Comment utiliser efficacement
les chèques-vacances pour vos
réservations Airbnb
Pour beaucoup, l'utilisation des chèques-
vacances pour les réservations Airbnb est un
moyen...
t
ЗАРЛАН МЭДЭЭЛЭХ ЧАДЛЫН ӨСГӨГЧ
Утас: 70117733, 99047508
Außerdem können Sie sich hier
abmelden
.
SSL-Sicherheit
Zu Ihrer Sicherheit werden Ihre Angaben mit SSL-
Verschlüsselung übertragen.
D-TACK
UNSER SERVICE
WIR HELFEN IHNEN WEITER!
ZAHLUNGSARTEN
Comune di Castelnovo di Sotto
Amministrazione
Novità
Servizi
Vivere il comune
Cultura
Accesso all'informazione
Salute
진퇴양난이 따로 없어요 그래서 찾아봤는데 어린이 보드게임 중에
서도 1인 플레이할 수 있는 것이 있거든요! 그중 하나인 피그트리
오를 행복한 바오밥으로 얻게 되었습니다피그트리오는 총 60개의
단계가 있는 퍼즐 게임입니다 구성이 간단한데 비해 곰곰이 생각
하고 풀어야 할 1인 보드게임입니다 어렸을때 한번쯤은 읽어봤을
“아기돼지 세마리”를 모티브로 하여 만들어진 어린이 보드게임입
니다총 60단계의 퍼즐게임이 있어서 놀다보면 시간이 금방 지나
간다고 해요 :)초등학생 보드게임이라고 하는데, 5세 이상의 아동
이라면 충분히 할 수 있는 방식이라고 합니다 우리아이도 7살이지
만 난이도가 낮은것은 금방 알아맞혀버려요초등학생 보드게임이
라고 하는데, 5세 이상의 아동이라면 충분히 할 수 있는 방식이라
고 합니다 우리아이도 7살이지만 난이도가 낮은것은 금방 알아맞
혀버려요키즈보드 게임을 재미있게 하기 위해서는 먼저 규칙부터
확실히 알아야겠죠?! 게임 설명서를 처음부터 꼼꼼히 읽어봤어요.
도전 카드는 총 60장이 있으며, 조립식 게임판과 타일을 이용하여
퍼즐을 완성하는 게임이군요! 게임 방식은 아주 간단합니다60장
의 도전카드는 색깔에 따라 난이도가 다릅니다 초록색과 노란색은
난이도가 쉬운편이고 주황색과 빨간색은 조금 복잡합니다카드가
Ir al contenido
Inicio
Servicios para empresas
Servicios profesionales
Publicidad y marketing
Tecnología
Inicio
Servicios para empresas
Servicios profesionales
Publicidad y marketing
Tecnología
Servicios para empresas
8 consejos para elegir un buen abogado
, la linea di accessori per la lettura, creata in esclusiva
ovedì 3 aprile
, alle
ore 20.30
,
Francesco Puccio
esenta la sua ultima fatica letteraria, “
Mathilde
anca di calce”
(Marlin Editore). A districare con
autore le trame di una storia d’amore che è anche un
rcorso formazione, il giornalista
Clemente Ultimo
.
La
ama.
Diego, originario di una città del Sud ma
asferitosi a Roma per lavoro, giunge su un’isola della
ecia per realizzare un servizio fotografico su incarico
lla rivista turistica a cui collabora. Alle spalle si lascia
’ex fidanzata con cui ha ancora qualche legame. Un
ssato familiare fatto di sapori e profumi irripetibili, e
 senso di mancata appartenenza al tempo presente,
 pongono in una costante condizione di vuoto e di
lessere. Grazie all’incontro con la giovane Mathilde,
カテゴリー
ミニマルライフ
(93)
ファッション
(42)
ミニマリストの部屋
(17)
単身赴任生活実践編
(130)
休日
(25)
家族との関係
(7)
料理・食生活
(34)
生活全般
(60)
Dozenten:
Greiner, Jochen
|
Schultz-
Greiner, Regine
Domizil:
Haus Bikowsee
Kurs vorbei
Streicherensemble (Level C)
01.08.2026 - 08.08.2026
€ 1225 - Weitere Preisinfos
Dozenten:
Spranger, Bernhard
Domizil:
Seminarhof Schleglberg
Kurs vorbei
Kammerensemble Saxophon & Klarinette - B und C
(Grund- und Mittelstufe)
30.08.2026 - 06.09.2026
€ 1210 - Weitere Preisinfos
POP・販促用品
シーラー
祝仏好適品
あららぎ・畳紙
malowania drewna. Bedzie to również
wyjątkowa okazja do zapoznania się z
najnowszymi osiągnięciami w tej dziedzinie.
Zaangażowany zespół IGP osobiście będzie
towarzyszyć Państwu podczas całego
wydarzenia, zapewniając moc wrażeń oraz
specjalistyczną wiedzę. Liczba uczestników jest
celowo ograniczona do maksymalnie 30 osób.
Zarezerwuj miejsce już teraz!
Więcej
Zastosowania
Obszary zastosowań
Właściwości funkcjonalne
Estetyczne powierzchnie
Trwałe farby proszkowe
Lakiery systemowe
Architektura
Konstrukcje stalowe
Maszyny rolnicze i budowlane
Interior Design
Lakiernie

^^^^

**Problem requirements**
Give back, unchanged, the stretch of the entries from the first line through the line that contains "난이도가 쉬운편이고 주황색과 빨간색은 조금 복잡합니다카드가".

**Result of the task**
Comment utiliser efficacement
les chèques-vacances pour vos
réservations Airbnb
Pour beaucoup, l'utilisation des chèques-
vacances pour les réservations Airbnb est un
moyen...
t
ЗАРЛАН МЭДЭЭЛЭХ ЧАДЛЫН ӨСГӨГЧ
Утас: 70117733, 99047508
Außerdem können Sie sich hier
abmelden
.
SSL-Sicherheit
Zu Ihrer Sicherheit werden Ihre Angaben mit SSL-
Verschlüsselung übertragen.
D-TACK
UNSER SERVICE
WIR HELFEN IHNEN WEITER!
ZAHLUNGSARTEN
Comune di Castelnovo di Sotto
Amministrazione
Novità
Servizi
Vivere il comune
Cultura
Accesso all'informazione
Salute
진퇴양난이 따로 없어요 그래서 찾아봤는데 어린이 보드게임 중에
서도 1인 플레이할 수 있는 것이 있거든요! 그중 하나인 피그트리
오를 행복한 바오밥으로 얻게 되었습니다피그트리오는 총 60개의
단계가 있는 퍼즐 게임입니다 구성이 간단한데 비해 곰곰이 생각
하고 풀어야 할 1인 보드게임입니다 어렸을때 한번쯤은 읽어봤을
“아기돼지 세마리”를 모티브로 하여 만들어진 어린이 보드게임입
니다총 60단계의 퍼즐게임이 있어서 놀다보면 시간이 금방 지나
간다고 해요 :)초등학생 보드게임이라고 하는데, 5세 이상의 아동
이라면 충분히 할 수 있는 방식이라고 합니다 우리아이도 7살이지
만 난이도가 낮은것은 금방 알아맞혀버려요초등학생 보드게임이
라고 하는데, 5세 이상의 아동이라면 충분히 할 수 있는 방식이라
고 합니다 우리아이도 7살이지만 난이도가 낮은것은 금방 알아맞
혀버려요키즈보드 게임을 재미있게 하기 위해서는 먼저 규칙부터
확실히 알아야겠죠?! 게임 설명서를 처음부터 꼼꼼히 읽어봤어요.
도전 카드는 총 60장이 있으며, 조립식 게임판과 타일을 이용하여
퍼즐을 완성하는 게임이군요! 게임 방식은 아주 간단합니다60장
의 도전카드는 색깔에 따라 난이도가 다릅니다 초록색과 노란색은
난이도가 쉬운편이고 주황색과 빨간색은 조금 복잡합니다카드가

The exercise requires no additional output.